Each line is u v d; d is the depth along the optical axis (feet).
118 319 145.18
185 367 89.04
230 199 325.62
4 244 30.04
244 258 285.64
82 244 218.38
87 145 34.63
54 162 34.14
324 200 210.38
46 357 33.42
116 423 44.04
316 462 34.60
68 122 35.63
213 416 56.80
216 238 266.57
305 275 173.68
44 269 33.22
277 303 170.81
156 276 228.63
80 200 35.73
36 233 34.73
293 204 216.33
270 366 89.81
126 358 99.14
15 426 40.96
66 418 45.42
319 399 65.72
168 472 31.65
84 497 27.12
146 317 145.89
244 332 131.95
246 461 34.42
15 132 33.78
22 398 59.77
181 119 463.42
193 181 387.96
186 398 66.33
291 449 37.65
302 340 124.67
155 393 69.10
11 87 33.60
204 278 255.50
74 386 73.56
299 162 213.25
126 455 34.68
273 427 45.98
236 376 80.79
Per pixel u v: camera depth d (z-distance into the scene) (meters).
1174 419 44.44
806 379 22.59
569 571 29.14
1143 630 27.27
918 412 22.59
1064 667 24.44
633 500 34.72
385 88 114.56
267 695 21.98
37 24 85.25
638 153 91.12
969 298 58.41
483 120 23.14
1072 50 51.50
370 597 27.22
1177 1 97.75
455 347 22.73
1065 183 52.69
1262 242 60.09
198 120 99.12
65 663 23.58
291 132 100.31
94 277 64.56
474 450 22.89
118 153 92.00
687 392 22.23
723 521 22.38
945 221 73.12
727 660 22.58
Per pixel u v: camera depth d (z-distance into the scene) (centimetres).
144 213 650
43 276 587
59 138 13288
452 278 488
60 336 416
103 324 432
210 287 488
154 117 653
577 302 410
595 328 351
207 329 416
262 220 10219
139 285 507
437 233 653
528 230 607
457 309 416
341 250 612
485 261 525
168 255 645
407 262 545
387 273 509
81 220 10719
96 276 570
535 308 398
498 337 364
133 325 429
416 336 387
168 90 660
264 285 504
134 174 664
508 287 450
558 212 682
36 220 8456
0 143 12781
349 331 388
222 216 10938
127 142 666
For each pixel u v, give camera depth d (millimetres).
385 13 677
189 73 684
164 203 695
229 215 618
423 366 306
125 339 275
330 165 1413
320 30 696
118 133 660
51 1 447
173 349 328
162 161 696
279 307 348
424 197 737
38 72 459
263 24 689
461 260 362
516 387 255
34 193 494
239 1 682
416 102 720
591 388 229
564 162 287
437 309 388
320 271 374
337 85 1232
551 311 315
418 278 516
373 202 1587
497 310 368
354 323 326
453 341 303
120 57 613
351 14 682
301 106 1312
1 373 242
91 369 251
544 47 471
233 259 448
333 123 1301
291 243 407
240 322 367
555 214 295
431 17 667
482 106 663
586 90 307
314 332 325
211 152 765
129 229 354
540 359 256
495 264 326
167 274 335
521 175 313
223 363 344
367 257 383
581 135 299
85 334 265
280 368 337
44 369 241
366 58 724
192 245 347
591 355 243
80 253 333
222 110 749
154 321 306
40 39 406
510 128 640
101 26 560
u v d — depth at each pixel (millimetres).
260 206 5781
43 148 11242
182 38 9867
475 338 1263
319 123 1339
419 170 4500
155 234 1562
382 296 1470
---
- _Assignment_
Lines with the word "scene" in them should be copied from the preceding records.

- _Answer box_
Per pixel u v: camera depth d (z-distance into the scene) (meters).
Per pixel u v: camera depth d (z-distance into the scene) (centimetres).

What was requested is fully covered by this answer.